Objective: Extend the patent description of the traffic noise and exhaust barrier system by writing the section that would follow its final sentence.

Extract:

The present invention relates to a barrier system. In particular the present invention relates to a barrier system for use in reducing the resonating frequency of acoustic noise and exhaust air pollutants emanating from traffic on a traffic route.

BACKGROUND ART

Noise and exhaust pollution generated from traffic on roadways, railways or airports can be disturbing for people living or working in areas adjacent to the traffic flow.

Traditionally, road barriers have comprised either concrete or masonry blocks or concrete pre-cast panels which can block noise levels from a certain direction. Such road barriers can be expensive to fabricate, requiring extensive in situ construction, and are ineffective at reducing both noise and exhaust pollution.

It is an object of the present invention to provide a barrier system which addresses the foregoing problems or at least to provide the public with a useful choice.

Throughout this specification, the word "comprise", or variations thereof such as "comprises" or "comprising", will be understood to imply the inclusion of a stated element, integer or step, or group of elements integers or steps, but not the exclusion of any other element, integer or step, or group of elements, integers or steps.

Further aspects and advantages of the present invention will become apparent from the ensuing description which is given by way of example only.

Stored records:
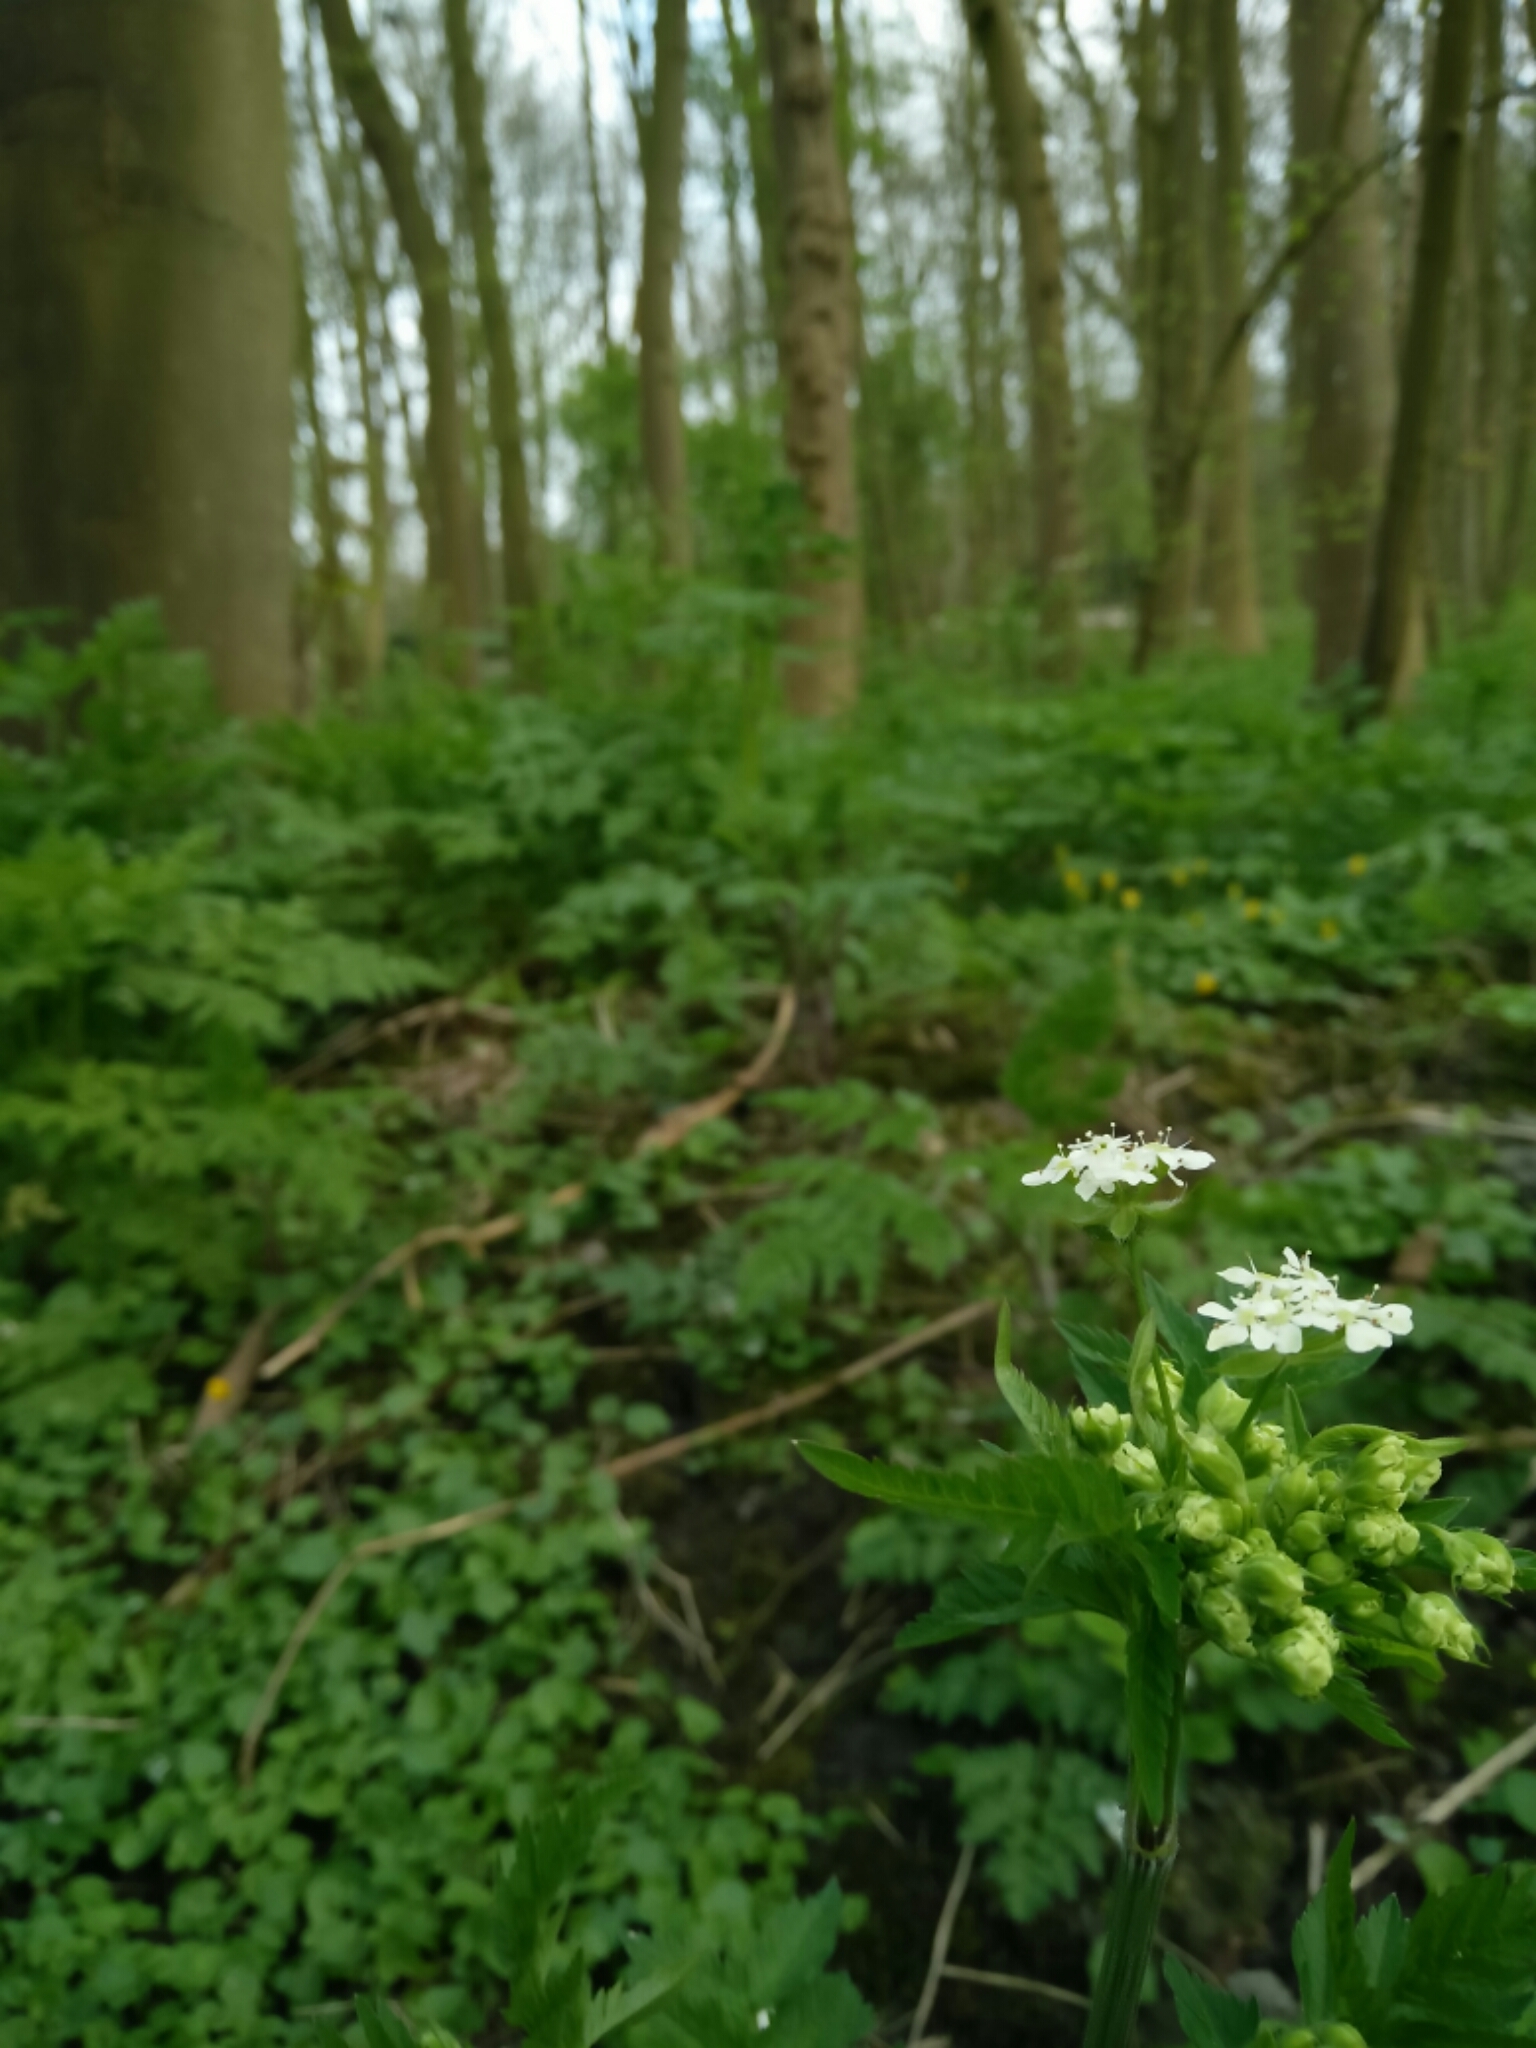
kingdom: Plantae
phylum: Tracheophyta
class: Magnoliopsida
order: Apiales
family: Apiaceae
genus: Anthriscus
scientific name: Anthriscus sylvestris
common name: Cow parsley
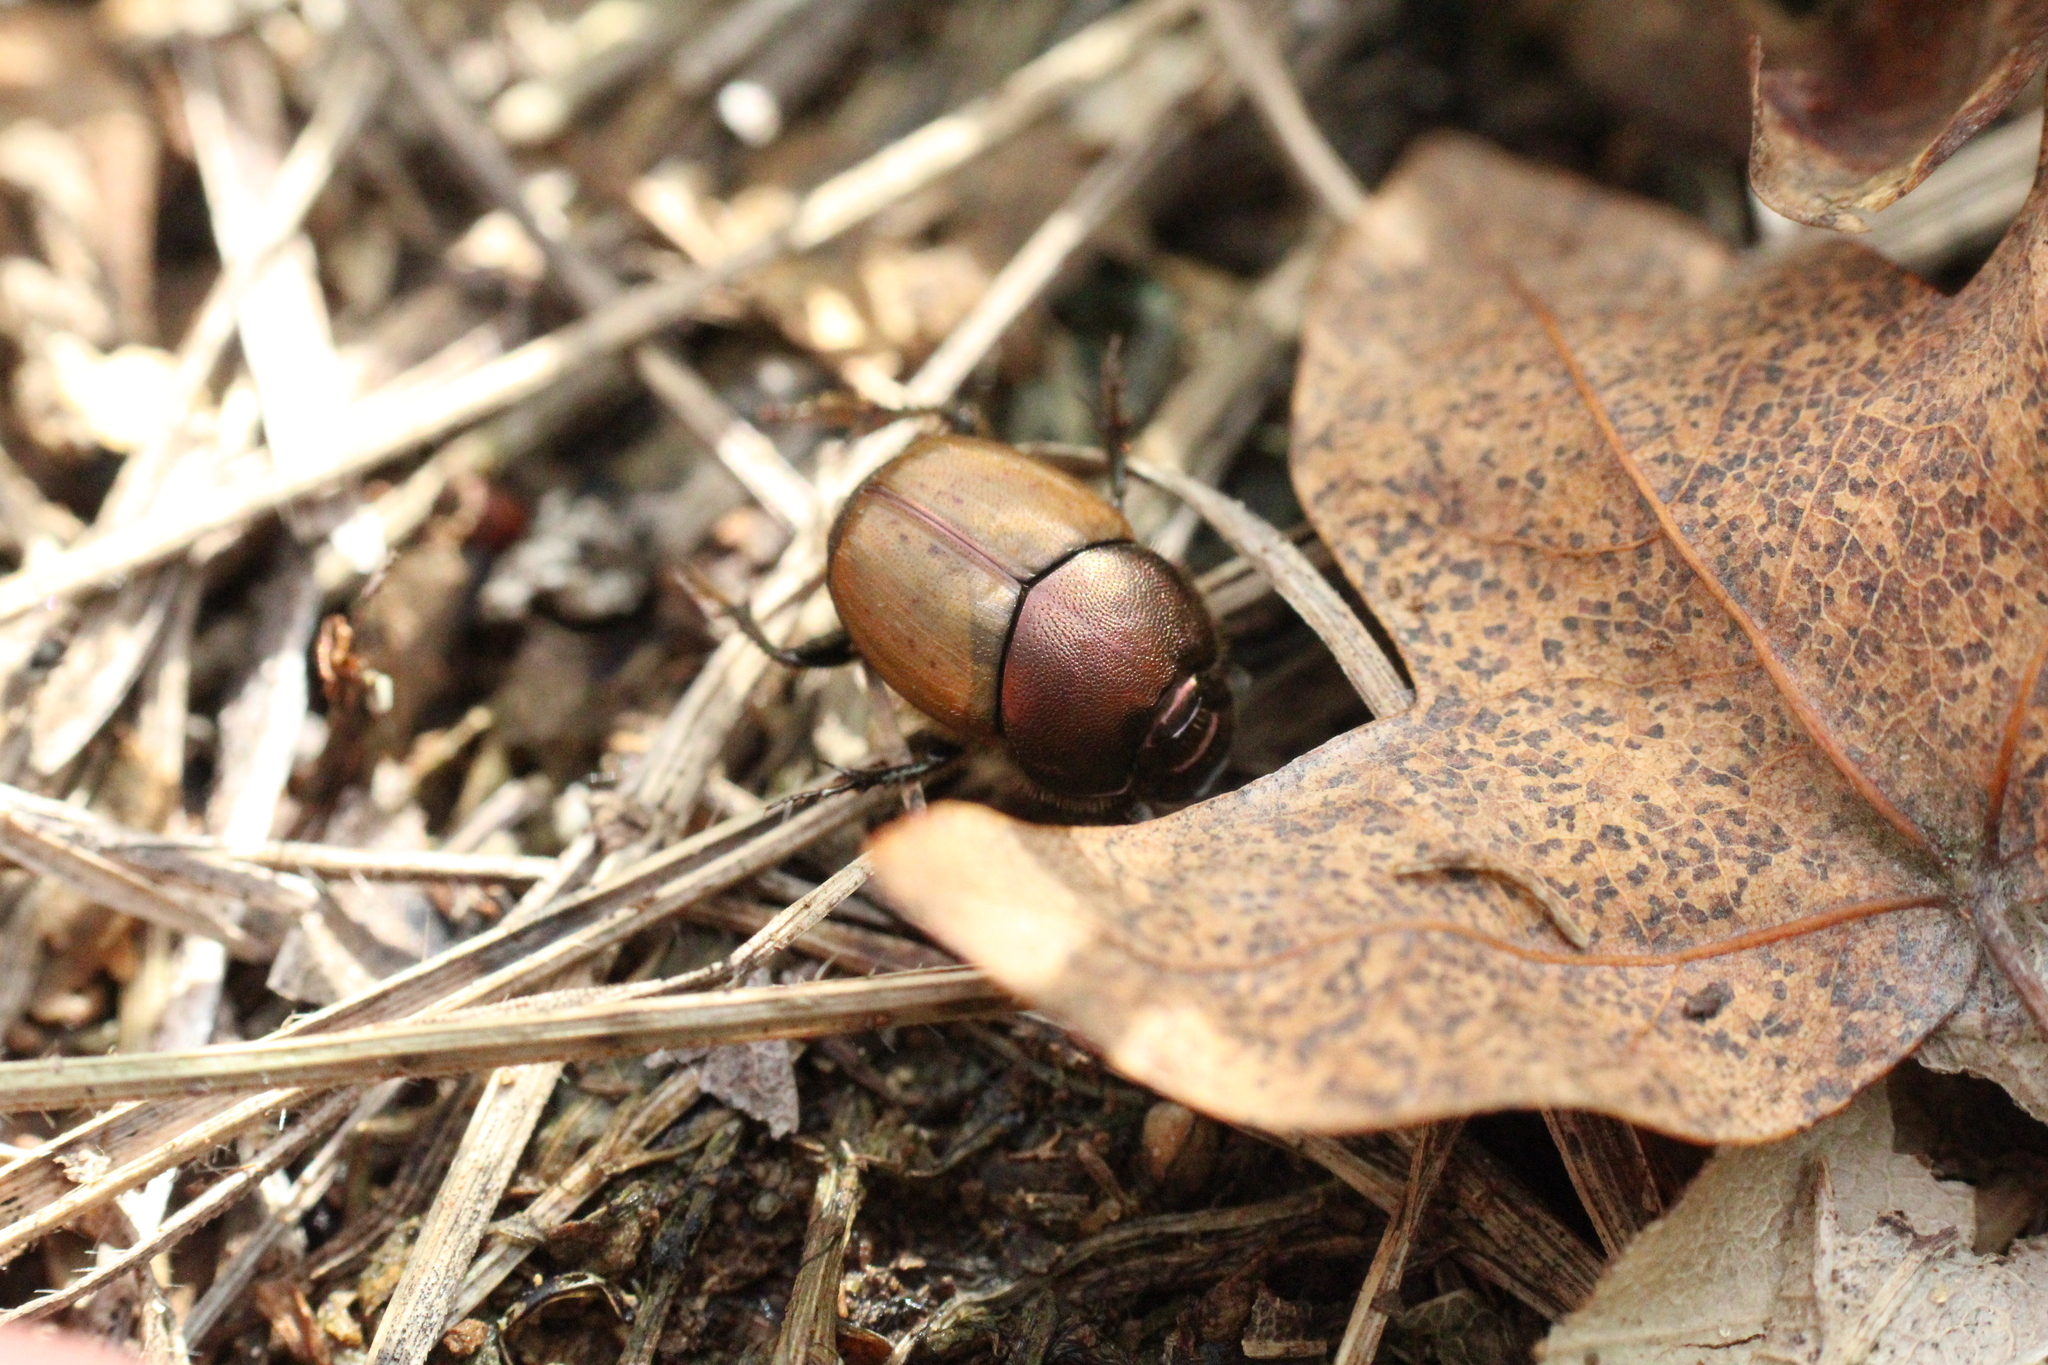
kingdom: Animalia
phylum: Arthropoda
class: Insecta
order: Coleoptera
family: Scarabaeidae
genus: Onthophagus
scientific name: Onthophagus coenobita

Result:
DISCLOSURE OF INVENTION

According to one aspect of the present invention there is provided a barrier system, said barrier system including:

• a plurality of substantially vertical columns arrayed at spaced intervals along the length of the barrier system;

• a plurality of panels arranged substantially vertically, each said panel including:

o opposite panel ends, each end being held by one of the columns;

o a face surface for facing the traffic route and having a plurality of apertures;

o a core section associated with the face surface, said core section comprising a plurality of Helmholtz-type resonator cavities, said Helmholtz- type resonator cavities being in fluid communication with at least one aperture;

wherein the face surface has at least one concave depression for reflecting sounds generated from the traffic route, and

the face surface is made from a porous material containing at least one pollution catalyst for absorbing air borne pollutants generated from the traffic route. Preferably, each column includes at least one recessed groove extending along at least one lateral surface of said column and adapted to hold one opposite panel end.

Preferably, each column also includes a hollow core with a tapered diameter adapted to allow a pile to pass through and be held substantially upright when said pile is driven into the ground.

Preferably, the panels are made from pre-stressed concrete hollow core using either shear compaction or extrusion techniques.

Preferably, the apertures are in the form of sets of holes or a channel arranged substantially linearly in a horizontal plane of the panel.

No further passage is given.